Bornlukky13 - December 13

I'm so sorry you miscarried... As you said, I have also had 2 children... It's ridiculous , if it hadn't been for my GP I wouldn't have gotten a pelvic exam nor an ultrasound :(... I pray constantly for some kind of resolution... I was never trying to have another child, so AF would even be a resolution :\ I only don't want the resolution to be a miscarriage :((( thank you for your thoughts and prayers...

 

wishingforababy - December 13

Dbozeman, I am sorry to hear about the miscarriage. Ok since I cannot talk to anyone else I have to vent somewhere! I called my doctor yesterday to let them know I have missed a second month and the nurse finally called me back late yesterday and told me she would call me in some med that would make my AF come. I told her before we did that I wanted more testing done. She then tells me I am more than welcome to come into the lab and have another blood test done then she will call me in some meds. No exam or anything, I am so frustrated I know something is happening. If I am not pregnant then what is it, could it be a cysts?

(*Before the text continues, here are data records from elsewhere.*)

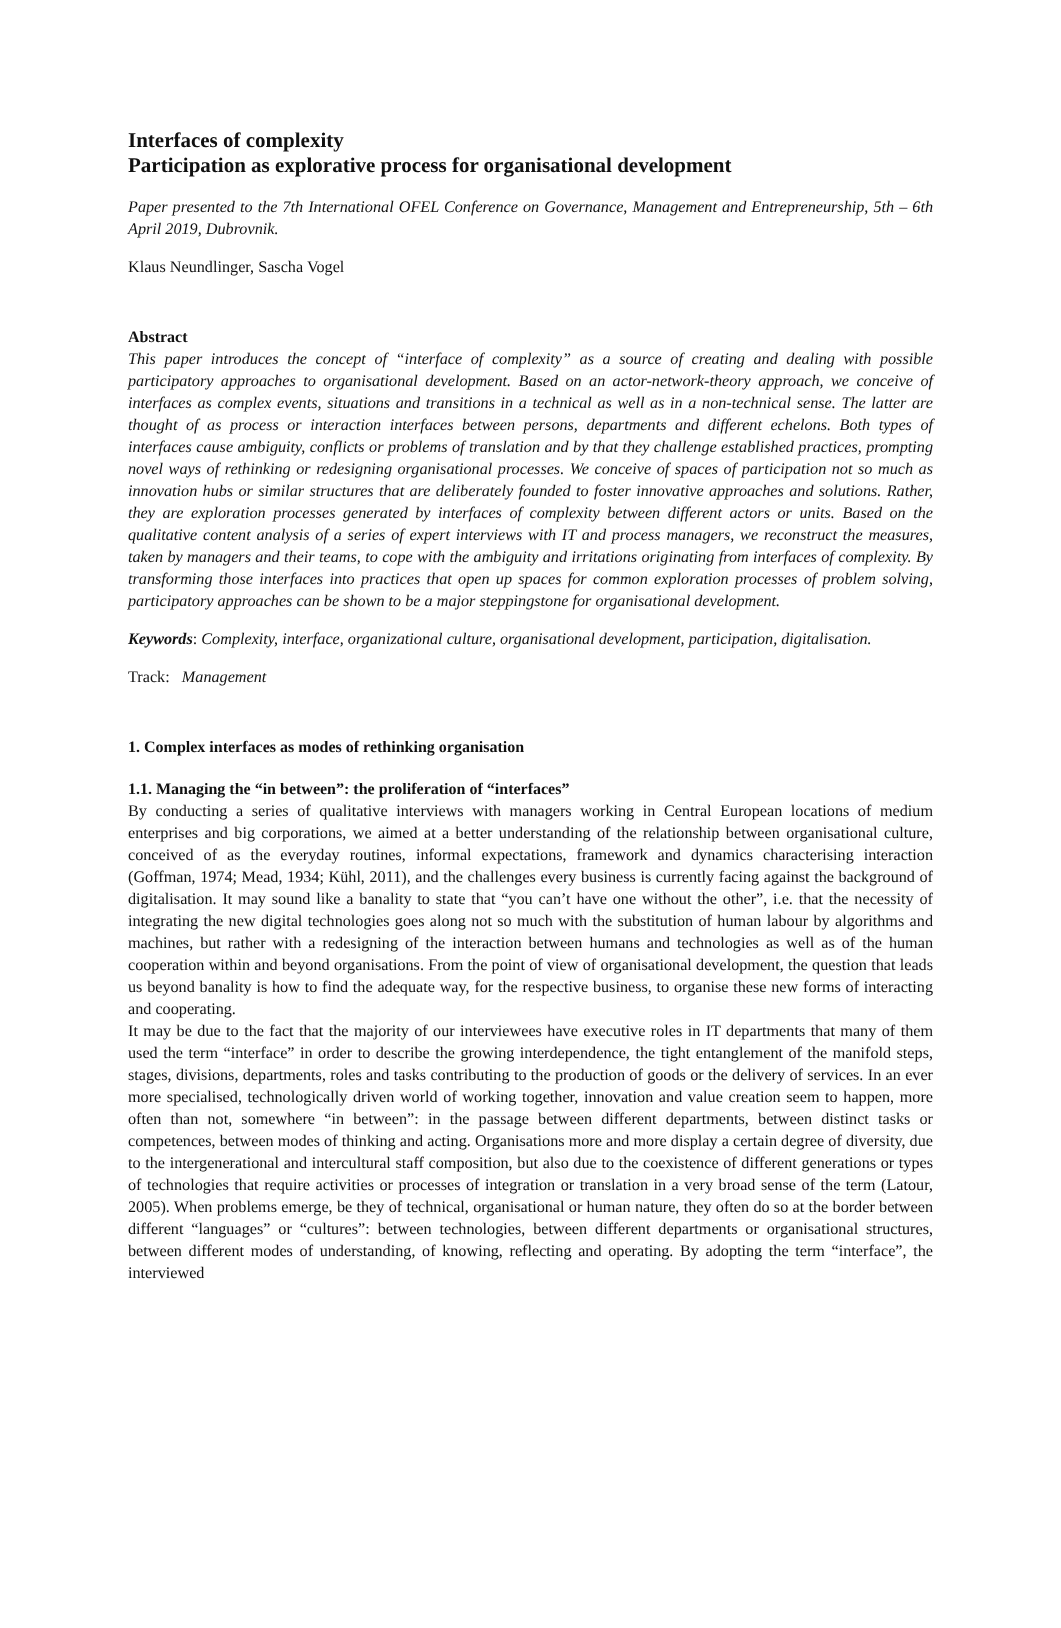Interfaces of complexity
Participation as explorative process for organisational development
Paper presented to the 7th International OFEL Conference on Governance, Management and Entrepreneurship, 5th – 6th April 2019, Dubrovnik.
Klaus Neundlinger, Sascha Vogel
Abstract
This paper introduces the concept of “interface of complexity” as a source of creating and dealing with possible participatory approaches to organisational development. Based on an actor-network-theory approach, we conceive of interfaces as complex events, situations and transitions in a technical as well as in a non-technical sense. The latter are thought of as process or interaction interfaces between persons, departments and different echelons. Both types of interfaces cause ambiguity, conflicts or problems of translation and by that they challenge established practices, prompting novel ways of rethinking or redesigning organisational processes. We conceive of spaces of participation not so much as innovation hubs or similar structures that are deliberately founded to foster innovative approaches and solutions. Rather, they are exploration processes generated by interfaces of complexity between different actors or units. Based on the qualitative content analysis of a series of expert interviews with IT and process managers, we reconstruct the measures, taken by managers and their teams, to cope with the ambiguity and irritations originating from interfaces of complexity. By transforming those interfaces into practices that open up spaces for common exploration processes of problem solving, participatory approaches can be shown to be a major steppingstone for organisational development.
Keywords: Complexity, interface, organizational culture, organisational development, participation, digitalisation.
Track: Management
1. Complex interfaces as modes of rethinking organisation
1.1. Managing the “in between”: the proliferation of “interfaces”
By conducting a series of qualitative interviews with managers working in Central European locations of medium enterprises and big corporations, we aimed at a better understanding of the relationship between organisational culture, conceived of as the everyday routines, informal expectations, framework and dynamics characterising interaction (Goffman, 1974; Mead, 1934; Kühl, 2011), and the challenges every business is currently facing against the background of digitalisation. It may sound like a banality to state that “you can’t have one without the other”, i.e. that the necessity of integrating the new digital technologies goes along not so much with the substitution of human labour by algorithms and machines, but rather with a redesigning of the interaction between humans and technologies as well as of the human cooperation within and beyond organisations. From the point of view of organisational development, the question that leads us beyond banality is how to find the adequate way, for the respective business, to organise these new forms of interacting and cooperating.
It may be due to the fact that the majority of our interviewees have executive roles in IT departments that many of them used the term “interface” in order to describe the growing interdependence, the tight entanglement of the manifold steps, stages, divisions, departments, roles and tasks contributing to the production of goods or the delivery of services. In an ever more specialised, technologically driven world of working together, innovation and value creation seem to happen, more often than not, somewhere “in between”: in the passage between different departments, between distinct tasks or competences, between modes of thinking and acting. Organisations more and more display a certain degree of diversity, due to the intergenerational and intercultural staff composition, but also due to the coexistence of different generations or types of technologies that require activities or processes of integration or translation in a very broad sense of the term (Latour, 2005). When problems emerge, be they of technical, organisational or human nature, they often do so at the border between different “languages” or “cultures”: between technologies, between different departments or organisational structures, between different modes of understanding, of knowing, reflecting and operating. By adopting the term “interface”, the interviewed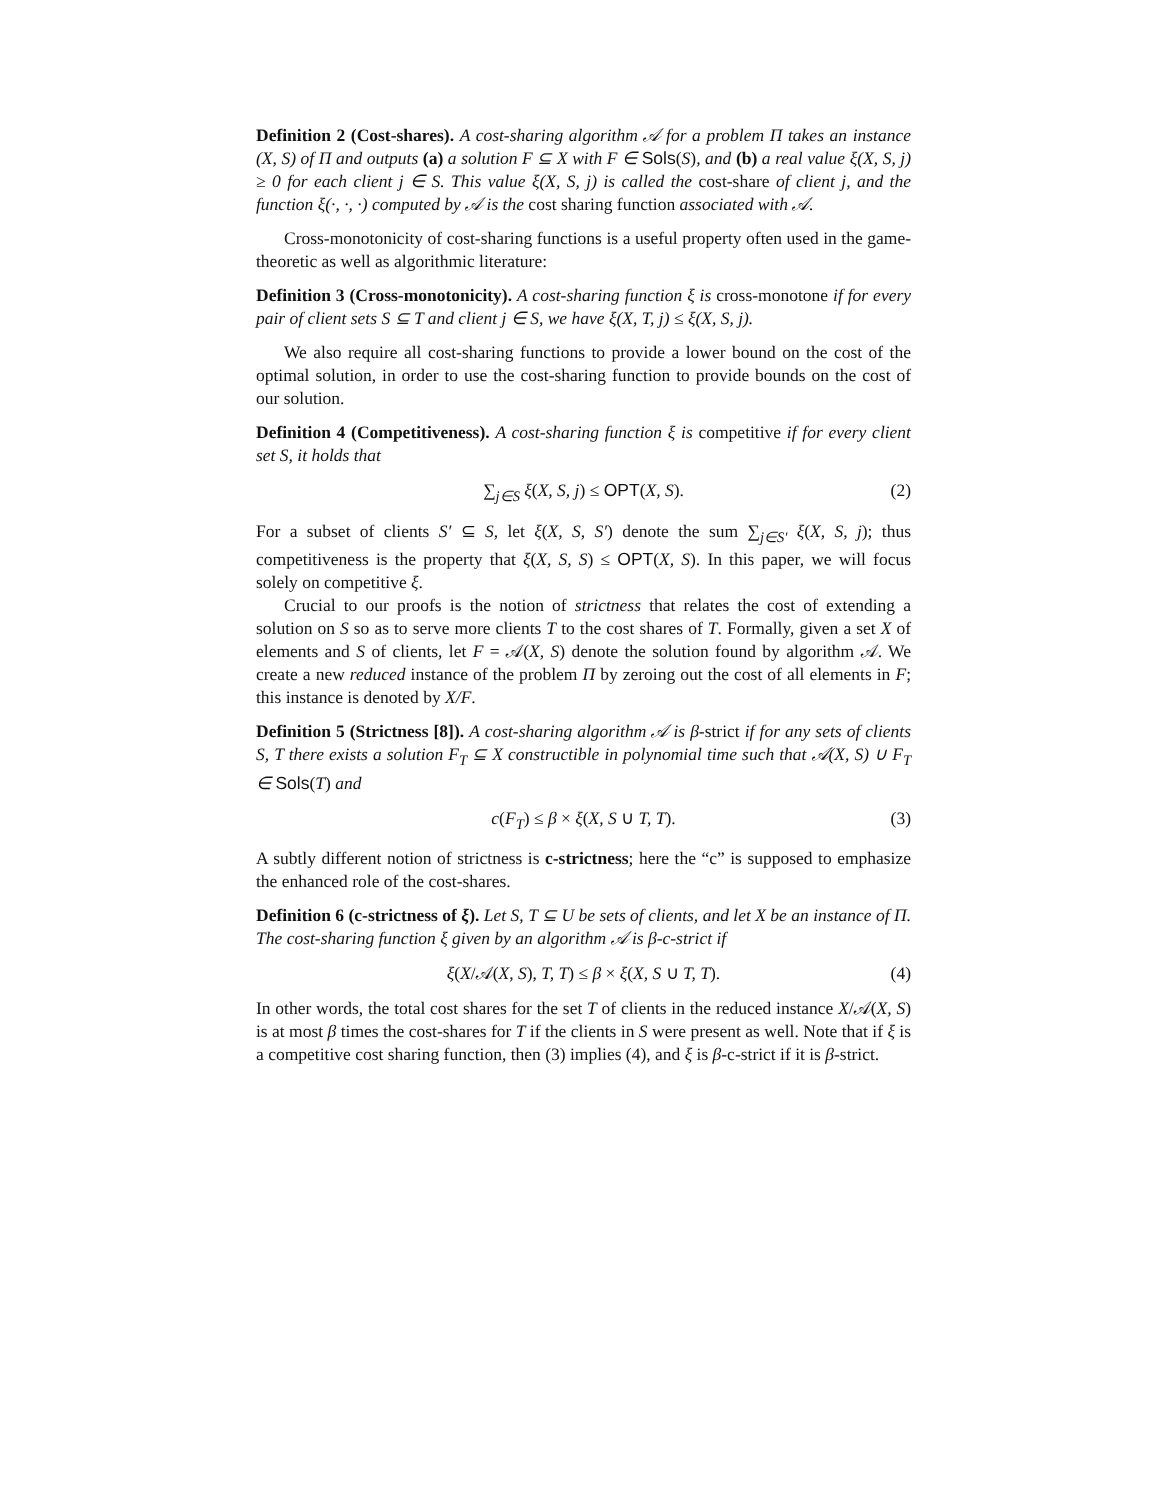Definition 2 (Cost-shares). A cost-sharing algorithm 𝒜 for a problem Π takes an instance (X, S) of Π and outputs (a) a solution F ⊆ X with F ∈ Sols(S), and (b) a real value ξ(X, S, j) ≥ 0 for each client j ∈ S. This value ξ(X, S, j) is called the cost-share of client j, and the function ξ(·, ·, ·) computed by 𝒜 is the cost sharing function associated with 𝒜.
Cross-monotonicity of cost-sharing functions is a useful property often used in the game-theoretic as well as algorithmic literature:
Definition 3 (Cross-monotonicity). A cost-sharing function ξ is cross-monotone if for every pair of client sets S ⊆ T and client j ∈ S, we have ξ(X, T, j) ≤ ξ(X, S, j).
We also require all cost-sharing functions to provide a lower bound on the cost of the optimal solution, in order to use the cost-sharing function to provide bounds on the cost of our solution.
Definition 4 (Competitiveness). A cost-sharing function ξ is competitive if for every client set S, it holds that
∑<sub>j∈S</sub> ξ(X, S, j) ≤ OPT(X, S). (2)
For a subset of clients S′ ⊆ S, let ξ(X, S, S′) denote the sum ∑<sub>j∈S′</sub> ξ(X, S, j); thus competitiveness is the property that ξ(X, S, S) ≤ OPT(X, S). In this paper, we will focus solely on competitive ξ.
Crucial to our proofs is the notion of strictness that relates the cost of extending a solution on S so as to serve more clients T to the cost shares of T. Formally, given a set X of elements and S of clients, let F = 𝒜(X, S) denote the solution found by algorithm 𝒜. We create a new reduced instance of the problem Π by zeroing out the cost of all elements in F; this instance is denoted by X/F.
Definition 5 (Strictness [8]). A cost-sharing algorithm 𝒜 is β-strict if for any sets of clients S, T there exists a solution F<sub>T</sub> ⊆ X constructible in polynomial time such that 𝒜(X, S) ∪ F<sub>T</sub> ∈ Sols(T) and
c(F<sub>T</sub>) ≤ β × ξ(X, S ∪ T, T). (3)
A subtly different notion of strictness is c-strictness; here the “c” is supposed to emphasize the enhanced role of the cost-shares.
Definition 6 (c-strictness of ξ). Let S, T ⊆ U be sets of clients, and let X be an instance of Π. The cost-sharing function ξ given by an algorithm 𝒜 is β-c-strict if
ξ(X/𝒜(X, S), T, T) ≤ β × ξ(X, S ∪ T, T). (4)
In other words, the total cost shares for the set T of clients in the reduced instance X/𝒜(X, S) is at most β times the cost-shares for T if the clients in S were present as well. Note that if ξ is a competitive cost sharing function, then (3) implies (4), and ξ is β-c-strict if it is β-strict.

Well after crying for a little bit, I called my family doctor’s office and explained to my doctors nurse which is also married to my husband’s cousin what was going on and she is going to get me set up for an ultrasound Thursday. So I hope they can help me find out what is going on. I just hate when they treat you like you are crazy and you don’t know what you are talking about. Sorry for all the rambling but I had to get it off my chest before I have another day of crying because I am so frustrated.